Only one stretch of the data should be retyped: the lines from the line containing "left shoulder: (36, 126)" through the line containing "left knee: (112, 124)". Keep pictures out of it.

*** TASK DATA Section Begins ***

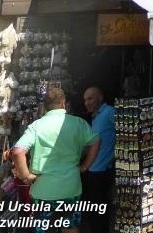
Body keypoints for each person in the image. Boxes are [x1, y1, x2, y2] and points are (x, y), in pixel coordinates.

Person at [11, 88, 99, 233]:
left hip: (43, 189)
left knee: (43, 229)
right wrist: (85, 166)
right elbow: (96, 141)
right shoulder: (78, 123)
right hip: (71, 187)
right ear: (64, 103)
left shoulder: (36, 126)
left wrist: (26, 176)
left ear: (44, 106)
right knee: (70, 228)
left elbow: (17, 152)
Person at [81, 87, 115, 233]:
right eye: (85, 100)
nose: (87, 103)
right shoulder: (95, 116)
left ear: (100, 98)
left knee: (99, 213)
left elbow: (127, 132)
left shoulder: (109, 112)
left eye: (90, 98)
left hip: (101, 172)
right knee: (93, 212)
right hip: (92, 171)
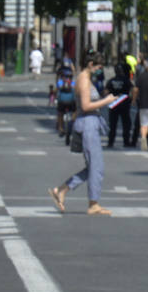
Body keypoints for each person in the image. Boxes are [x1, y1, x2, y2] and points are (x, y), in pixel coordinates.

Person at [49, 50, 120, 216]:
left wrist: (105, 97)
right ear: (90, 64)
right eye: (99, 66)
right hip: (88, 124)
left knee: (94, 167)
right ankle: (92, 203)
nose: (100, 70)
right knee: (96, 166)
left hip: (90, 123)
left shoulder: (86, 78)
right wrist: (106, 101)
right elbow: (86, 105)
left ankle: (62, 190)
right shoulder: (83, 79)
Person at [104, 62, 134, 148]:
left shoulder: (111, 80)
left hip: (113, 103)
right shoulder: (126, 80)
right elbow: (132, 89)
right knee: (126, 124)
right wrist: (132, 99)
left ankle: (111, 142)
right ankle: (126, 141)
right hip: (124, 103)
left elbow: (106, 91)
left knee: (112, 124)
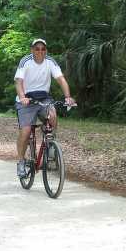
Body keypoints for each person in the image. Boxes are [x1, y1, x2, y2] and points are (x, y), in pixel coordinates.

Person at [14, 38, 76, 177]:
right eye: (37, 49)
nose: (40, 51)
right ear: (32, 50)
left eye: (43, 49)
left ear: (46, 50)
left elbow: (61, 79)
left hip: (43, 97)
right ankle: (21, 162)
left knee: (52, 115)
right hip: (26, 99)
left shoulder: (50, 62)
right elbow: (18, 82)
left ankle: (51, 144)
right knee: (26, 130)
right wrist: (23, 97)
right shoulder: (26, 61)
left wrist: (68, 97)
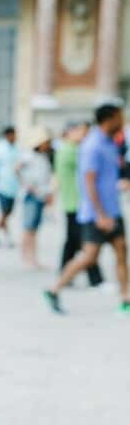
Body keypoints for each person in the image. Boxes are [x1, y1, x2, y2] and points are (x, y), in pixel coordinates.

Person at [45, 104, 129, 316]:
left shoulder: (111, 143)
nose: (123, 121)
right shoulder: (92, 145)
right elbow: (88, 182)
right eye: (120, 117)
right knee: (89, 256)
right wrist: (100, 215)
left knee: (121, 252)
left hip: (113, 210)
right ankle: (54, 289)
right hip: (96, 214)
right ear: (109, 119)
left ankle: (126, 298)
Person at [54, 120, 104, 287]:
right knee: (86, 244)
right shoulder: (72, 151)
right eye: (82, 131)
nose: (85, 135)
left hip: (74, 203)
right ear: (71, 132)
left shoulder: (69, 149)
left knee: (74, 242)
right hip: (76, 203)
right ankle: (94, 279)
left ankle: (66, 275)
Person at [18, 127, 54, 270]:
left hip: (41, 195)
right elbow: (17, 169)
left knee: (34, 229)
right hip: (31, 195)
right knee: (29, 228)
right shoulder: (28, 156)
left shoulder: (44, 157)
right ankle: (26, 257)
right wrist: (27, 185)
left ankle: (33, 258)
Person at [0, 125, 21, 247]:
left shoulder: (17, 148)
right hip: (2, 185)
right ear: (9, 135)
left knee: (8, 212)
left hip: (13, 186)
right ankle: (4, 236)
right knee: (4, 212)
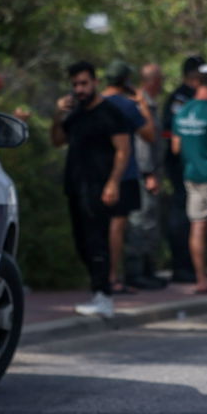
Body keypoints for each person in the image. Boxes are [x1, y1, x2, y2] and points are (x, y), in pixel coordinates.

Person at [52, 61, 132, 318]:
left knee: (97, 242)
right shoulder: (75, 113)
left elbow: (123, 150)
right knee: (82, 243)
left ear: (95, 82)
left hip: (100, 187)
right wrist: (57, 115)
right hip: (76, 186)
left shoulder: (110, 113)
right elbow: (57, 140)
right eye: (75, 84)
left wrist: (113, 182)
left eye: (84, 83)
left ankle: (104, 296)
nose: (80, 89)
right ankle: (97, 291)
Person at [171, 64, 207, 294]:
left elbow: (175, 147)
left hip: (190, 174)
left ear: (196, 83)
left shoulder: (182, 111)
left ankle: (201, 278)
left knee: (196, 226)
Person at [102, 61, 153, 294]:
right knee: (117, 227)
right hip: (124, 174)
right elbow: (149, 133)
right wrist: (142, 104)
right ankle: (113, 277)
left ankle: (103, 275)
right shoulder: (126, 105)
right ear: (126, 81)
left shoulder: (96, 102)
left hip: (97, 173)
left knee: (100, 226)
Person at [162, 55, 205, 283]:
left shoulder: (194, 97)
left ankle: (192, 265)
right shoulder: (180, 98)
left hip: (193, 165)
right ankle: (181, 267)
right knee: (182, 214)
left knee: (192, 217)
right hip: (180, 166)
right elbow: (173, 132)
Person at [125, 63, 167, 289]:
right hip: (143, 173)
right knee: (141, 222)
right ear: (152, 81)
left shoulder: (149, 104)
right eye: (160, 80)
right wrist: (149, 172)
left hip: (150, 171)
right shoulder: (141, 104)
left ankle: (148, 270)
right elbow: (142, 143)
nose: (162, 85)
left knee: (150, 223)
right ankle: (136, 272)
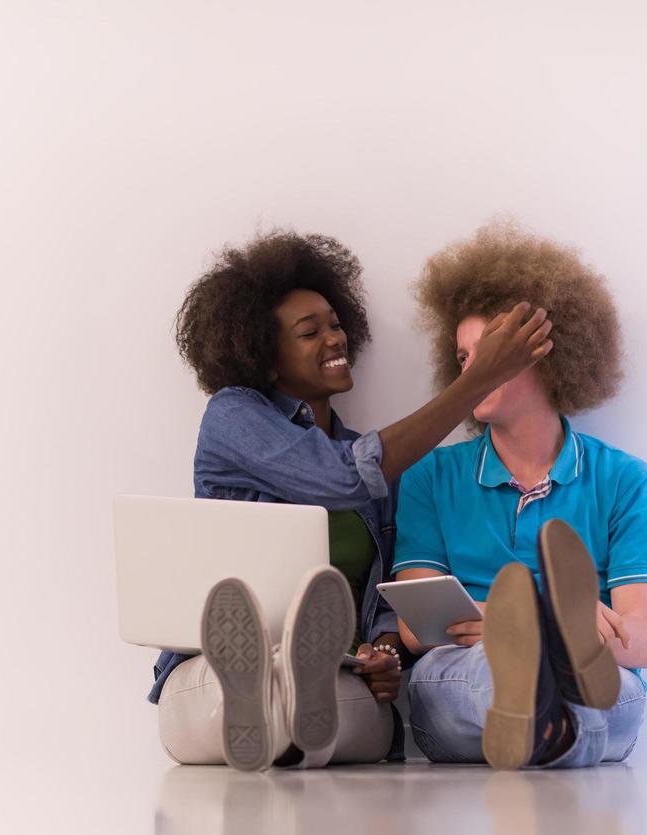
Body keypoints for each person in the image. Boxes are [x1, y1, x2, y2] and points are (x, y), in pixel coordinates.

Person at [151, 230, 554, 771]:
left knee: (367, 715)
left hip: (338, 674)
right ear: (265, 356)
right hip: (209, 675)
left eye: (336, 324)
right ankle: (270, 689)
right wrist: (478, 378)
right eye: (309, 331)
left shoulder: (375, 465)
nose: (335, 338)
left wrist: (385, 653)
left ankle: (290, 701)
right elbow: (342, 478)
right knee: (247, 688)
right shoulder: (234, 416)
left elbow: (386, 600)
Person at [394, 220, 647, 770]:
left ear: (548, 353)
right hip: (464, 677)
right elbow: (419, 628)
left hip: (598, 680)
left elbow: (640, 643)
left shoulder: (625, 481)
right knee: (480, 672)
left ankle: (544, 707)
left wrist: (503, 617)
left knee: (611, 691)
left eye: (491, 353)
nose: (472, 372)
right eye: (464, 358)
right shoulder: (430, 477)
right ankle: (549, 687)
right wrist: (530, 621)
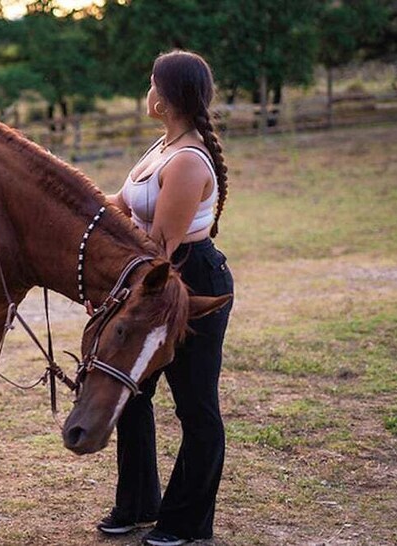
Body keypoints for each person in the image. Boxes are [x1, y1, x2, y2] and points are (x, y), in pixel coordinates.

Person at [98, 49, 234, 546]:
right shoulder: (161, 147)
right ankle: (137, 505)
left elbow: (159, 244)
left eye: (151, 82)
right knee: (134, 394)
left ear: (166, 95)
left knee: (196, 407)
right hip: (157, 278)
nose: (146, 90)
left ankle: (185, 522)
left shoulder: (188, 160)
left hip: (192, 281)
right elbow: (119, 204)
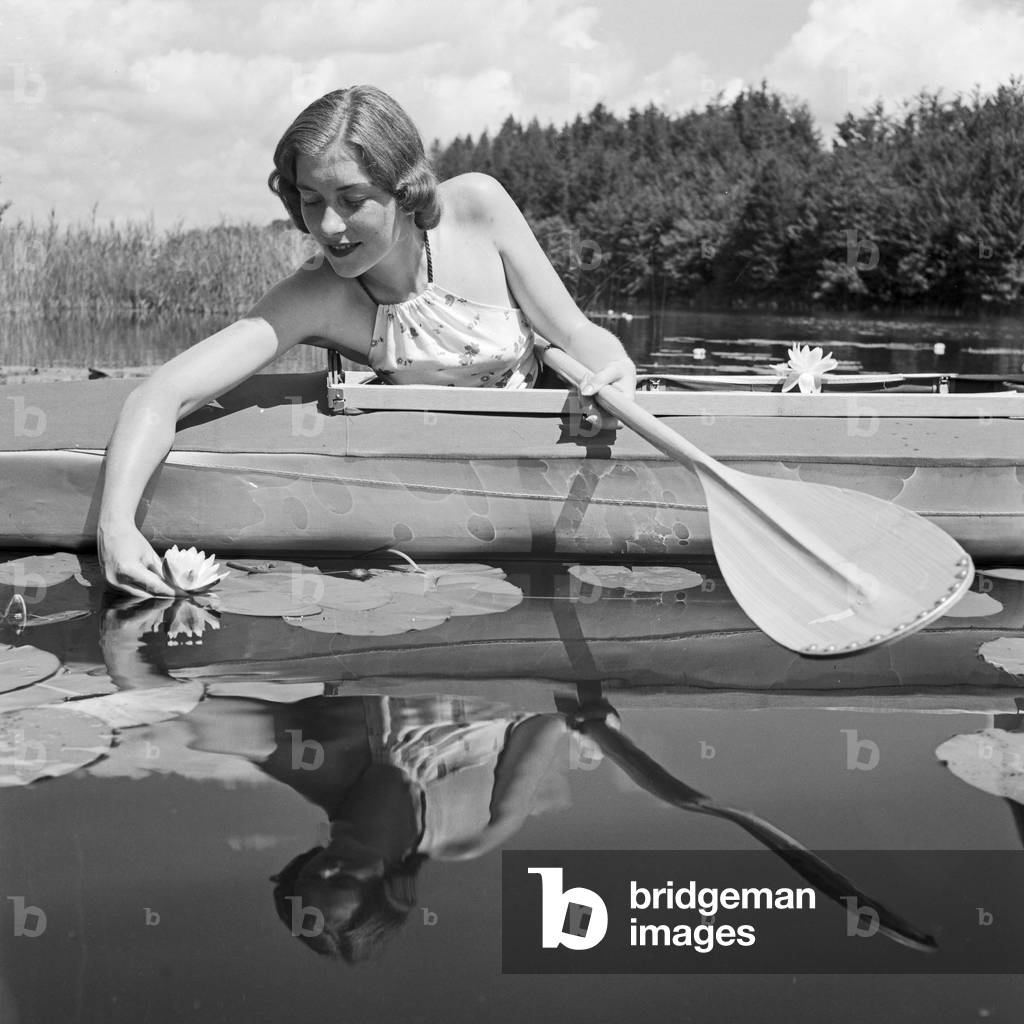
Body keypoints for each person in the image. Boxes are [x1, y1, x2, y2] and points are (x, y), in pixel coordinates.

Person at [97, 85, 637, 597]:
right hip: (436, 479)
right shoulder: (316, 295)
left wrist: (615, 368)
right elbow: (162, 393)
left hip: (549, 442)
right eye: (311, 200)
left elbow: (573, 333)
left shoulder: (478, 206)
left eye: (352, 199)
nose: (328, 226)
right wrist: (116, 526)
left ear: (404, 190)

*** TASK DATA Section Ends ***
*** TASK DATA Section Begins ***

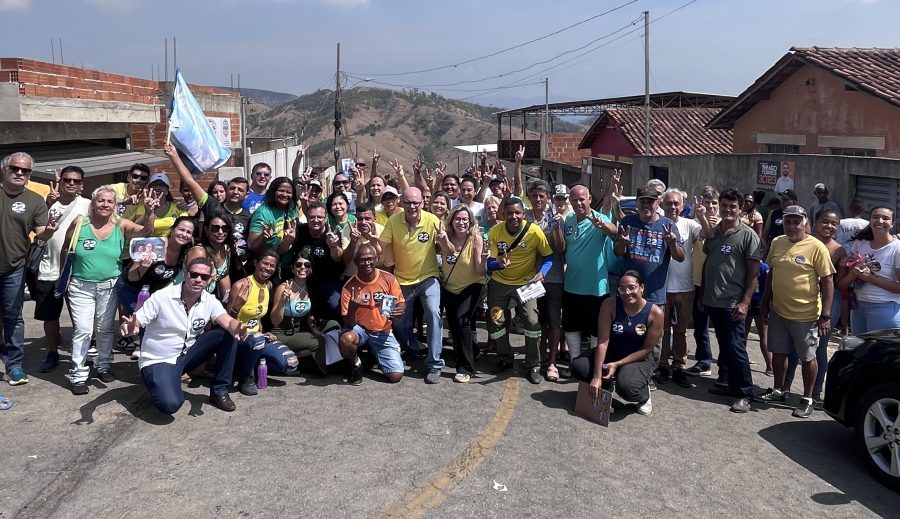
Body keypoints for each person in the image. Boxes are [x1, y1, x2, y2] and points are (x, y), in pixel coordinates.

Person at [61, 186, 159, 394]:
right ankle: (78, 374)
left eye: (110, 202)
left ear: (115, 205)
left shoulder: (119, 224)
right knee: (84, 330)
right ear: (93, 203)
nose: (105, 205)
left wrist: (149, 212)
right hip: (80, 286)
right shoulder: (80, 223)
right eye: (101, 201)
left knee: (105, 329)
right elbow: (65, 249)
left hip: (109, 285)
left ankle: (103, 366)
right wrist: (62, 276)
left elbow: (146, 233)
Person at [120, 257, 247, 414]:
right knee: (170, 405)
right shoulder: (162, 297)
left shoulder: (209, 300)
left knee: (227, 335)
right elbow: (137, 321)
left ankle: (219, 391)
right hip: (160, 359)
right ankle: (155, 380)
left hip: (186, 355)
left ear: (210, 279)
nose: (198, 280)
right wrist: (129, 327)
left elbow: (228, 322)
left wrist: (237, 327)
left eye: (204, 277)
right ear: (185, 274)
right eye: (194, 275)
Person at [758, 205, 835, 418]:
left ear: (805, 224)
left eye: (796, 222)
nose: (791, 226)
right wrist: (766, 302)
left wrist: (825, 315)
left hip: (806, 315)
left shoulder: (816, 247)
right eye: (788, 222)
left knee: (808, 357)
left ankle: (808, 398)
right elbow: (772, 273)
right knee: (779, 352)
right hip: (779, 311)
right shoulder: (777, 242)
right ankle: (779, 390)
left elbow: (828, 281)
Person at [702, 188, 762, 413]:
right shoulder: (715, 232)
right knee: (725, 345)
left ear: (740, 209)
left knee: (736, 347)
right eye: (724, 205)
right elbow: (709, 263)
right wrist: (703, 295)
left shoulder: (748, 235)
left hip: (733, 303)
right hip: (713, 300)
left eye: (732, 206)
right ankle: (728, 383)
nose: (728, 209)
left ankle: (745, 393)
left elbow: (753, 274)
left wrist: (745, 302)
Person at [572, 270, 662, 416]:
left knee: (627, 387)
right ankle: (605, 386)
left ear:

*** TASK DATA Section Ends ***

> SOLVED PROBLEM:
left shoulder: (36, 126)
left wrist: (26, 176)
left ear: (44, 106)
right knee: (70, 228)
left elbow: (17, 152)
Person at [81, 87, 115, 233]:
right eye: (85, 100)
nose: (87, 103)
right shoulder: (95, 116)
left ear: (100, 98)
left knee: (99, 213)
left elbow: (127, 132)
left shoulder: (109, 112)
left eye: (90, 98)
left hip: (101, 172)
right knee: (93, 212)
right hip: (92, 171)
Body keypoints for each person in the image. Boxes are [x1, y1, x2, y2] and points are (x, y), in pixel coordinates.

Person at [49, 50, 120, 216]:
left wrist: (105, 97)
right ear: (90, 64)
right eye: (99, 66)
right hip: (88, 124)
left knee: (94, 167)
right ankle: (92, 203)
nose: (100, 70)
right knee: (96, 166)
left hip: (90, 123)
left shoulder: (86, 78)
right wrist: (106, 101)
right elbow: (86, 105)
left ankle: (62, 190)
right shoulder: (83, 79)
Person at [104, 62, 134, 148]:
left shoulder: (111, 80)
left hip: (113, 103)
right shoulder: (126, 80)
right elbow: (132, 89)
right knee: (126, 124)
right wrist: (132, 99)
left ankle: (111, 142)
right ankle: (126, 141)
right hip: (124, 103)
left elbow: (106, 91)
left knee: (112, 124)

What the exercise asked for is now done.